Algiers, Algeria | THE INDEPENDENT & URN | Algeria’s leader Abdelmadjid Tebboune has held talks with Uganda’s President Yoweri Museveni, who is on a three day visit to the north African country.
The talks are said to have covered several areas of mutual interest, as Algeria reportedly plans to spend $1 billion on development projects across Africa. Building and funding a refinery as Uganda gears for first oil in 2025, was among the top issues discussed.
“We are looking at Algeria investing in our refinery. We want to build an inland refinery. It is absolutely necessary because it will cut transport costs seeing that we are far away from the coast,” Museveni said after the talks.
He said they discussed issues on growing the prosperity of Africa and agreed to work together in the areas of trade, energy, education, agriculture and counter-terrorism where they have experience in this, just like Uganda.
“In Algeria we have reliable partners : we are looking at powdered milk which is already coming here, coffee, tea and then products from Algeria of petroleum and petrochemicals.”
The two countries signed two memoranda of understanding in the field of energy, as well as agreements in the sectors of agriculture, tourism, and trade, Algeria’s state-owned news agency APS reported.
Earlier in the day, the two presidents met to discuss “a number of issues of common interest, in addition to ways of coordinating positions aiming at supporting just causes in African and international arenas,” the APS reported.
Tebboune announced during the meeting that 150 Algerian businessmen will travel to Uganda’s capital Kampala to discuss potential partnerships with Ugandan companies, in an effort to strengthen bilateral relations.
UNOC has signed an MOU with Sonatrach, the oil company of Algeria.
The MOU covers oil and gas cooperation-Upstream, Midstream (refining and petrochemicals), Downstream, capacity building, and Oil & Gas Services.
GM Uganda Refinery Holding Company @mmugerwa signed for 🇺🇬. pic.twitter.com/0KEW0ruKRh
— UNOC (@UNOC_UG) March 12, 2023
Several Ministers including those from the Trade, Agriculture, Energy, Mineral Development, and Education and Sports sectors are part of the delegation. Frank Tumwebaze, the Minister of Agriculture, Animal Industry Fisheries says that he hopes the deal to export milk to the North African country will be concluded.
Following his meeting with Algerian Ambassador in Kampala, Cherif Qualid in November last year, President Museveni said the country had shown interest in buying Ugandan milk worth 500 million dollars (1.85 trillion Shillings). “Therefore, the Joint Ministerial Council should make plans to complete the signing of all necessary documents with Algeria, ” he directed.

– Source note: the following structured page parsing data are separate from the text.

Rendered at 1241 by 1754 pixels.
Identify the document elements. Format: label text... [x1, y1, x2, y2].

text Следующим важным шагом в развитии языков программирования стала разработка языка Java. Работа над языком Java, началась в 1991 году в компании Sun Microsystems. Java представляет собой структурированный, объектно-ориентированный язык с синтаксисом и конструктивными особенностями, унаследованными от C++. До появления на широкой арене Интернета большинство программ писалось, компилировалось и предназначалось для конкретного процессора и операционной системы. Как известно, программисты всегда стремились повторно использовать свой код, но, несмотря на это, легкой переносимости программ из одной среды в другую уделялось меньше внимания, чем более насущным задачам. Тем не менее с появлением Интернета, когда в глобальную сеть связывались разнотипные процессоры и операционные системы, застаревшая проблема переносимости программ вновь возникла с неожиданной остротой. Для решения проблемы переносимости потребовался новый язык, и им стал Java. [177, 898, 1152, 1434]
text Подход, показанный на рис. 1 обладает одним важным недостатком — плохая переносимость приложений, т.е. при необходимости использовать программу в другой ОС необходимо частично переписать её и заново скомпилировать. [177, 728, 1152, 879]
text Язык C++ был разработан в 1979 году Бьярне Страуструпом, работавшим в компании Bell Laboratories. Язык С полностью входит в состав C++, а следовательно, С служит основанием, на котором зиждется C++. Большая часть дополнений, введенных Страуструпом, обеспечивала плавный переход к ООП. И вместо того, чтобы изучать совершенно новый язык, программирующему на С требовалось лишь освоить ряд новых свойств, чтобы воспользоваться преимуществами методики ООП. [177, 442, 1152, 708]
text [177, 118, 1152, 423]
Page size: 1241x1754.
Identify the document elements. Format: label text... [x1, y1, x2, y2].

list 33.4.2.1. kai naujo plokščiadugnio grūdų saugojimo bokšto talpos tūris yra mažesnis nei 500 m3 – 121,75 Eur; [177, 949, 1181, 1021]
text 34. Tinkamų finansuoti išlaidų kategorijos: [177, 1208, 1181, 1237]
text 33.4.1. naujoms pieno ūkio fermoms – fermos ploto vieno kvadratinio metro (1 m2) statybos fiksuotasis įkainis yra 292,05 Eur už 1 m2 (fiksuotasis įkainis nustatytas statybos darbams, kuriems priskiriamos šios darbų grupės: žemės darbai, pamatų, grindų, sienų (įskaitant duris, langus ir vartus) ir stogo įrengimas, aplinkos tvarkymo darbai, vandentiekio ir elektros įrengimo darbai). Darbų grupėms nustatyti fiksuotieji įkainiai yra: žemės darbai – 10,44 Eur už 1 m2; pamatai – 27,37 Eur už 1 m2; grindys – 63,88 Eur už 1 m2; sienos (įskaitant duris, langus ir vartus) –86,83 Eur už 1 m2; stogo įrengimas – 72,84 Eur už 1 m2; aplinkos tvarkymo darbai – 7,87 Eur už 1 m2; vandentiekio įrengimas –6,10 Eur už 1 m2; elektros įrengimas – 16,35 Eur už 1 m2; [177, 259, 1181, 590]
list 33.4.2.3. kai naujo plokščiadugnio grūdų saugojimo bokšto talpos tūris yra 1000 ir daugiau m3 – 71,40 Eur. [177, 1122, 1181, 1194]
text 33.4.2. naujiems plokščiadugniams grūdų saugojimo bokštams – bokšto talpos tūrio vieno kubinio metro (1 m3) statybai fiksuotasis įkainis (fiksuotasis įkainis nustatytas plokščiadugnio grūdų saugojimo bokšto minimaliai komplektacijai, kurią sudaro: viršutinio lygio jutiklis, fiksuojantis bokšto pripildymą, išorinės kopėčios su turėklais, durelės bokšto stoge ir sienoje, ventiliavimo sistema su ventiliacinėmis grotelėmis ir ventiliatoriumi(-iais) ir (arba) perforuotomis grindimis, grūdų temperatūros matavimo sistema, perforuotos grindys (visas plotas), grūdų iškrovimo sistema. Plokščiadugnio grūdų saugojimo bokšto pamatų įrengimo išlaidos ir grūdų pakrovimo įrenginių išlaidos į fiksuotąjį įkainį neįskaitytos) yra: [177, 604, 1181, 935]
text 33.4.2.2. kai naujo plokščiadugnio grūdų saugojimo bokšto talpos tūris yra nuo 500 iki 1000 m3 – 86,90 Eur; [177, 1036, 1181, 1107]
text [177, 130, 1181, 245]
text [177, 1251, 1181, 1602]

The Dairy Development Authority says that in addition to milk powder, Uganda will be exporting other dairy products, having completed a technical verification of the dairy value chain regulatory framework by the Algerian team in December 2022.
On whether Uganda has the capacity to supply such quantities, DDA says Uganda now produces 3.2 billion liters of milk annually, with just over three quarters put onto the market. Uganda earned 3.8 trillion Shillings (US$1 billion) from raw milk production in 2021/2022. This was an improvement from the 3.01 trillion in the previous year.
Samson Akankiza, the Acting Managing Director says dairy exports bounced back to 102.6 million dollars last year from US$92.4 million recorded in the year 2020/21. The exports are yet to reach the 2018 US$130 million levels.
“Algeria’s milk production is generally low and most of their milk products are being imported from other countries. Uganda has quality milk which is organically produced meaning we shall have the best product on the market,” Akankiza said.
Uganda imported milk worth US$4.2 million. “The Joint Permanent Commission and business-to-business meetings between the two countries in Algiers will see some deals being signed off,” he said. This would come as a relief to milk producers and exporters who have over the years suffered hiccups and uncertainties in the regional market.
Kenya, the biggest market, intermittently bans or restricts Ugandan dairy products and a week ago, the Dairy Board announced that it was stopping the importation of milk powder ahead of an expected increased production in the country. For three years, Uganda’s exports to Rwanda have been almost nil, since the border closure in February 2019, having fetched 52 billion Shillings (US$14 million dollars), a year before.
The hope for a stable market has been in the pacification of the Democratic Republic of Congo and South Sudan.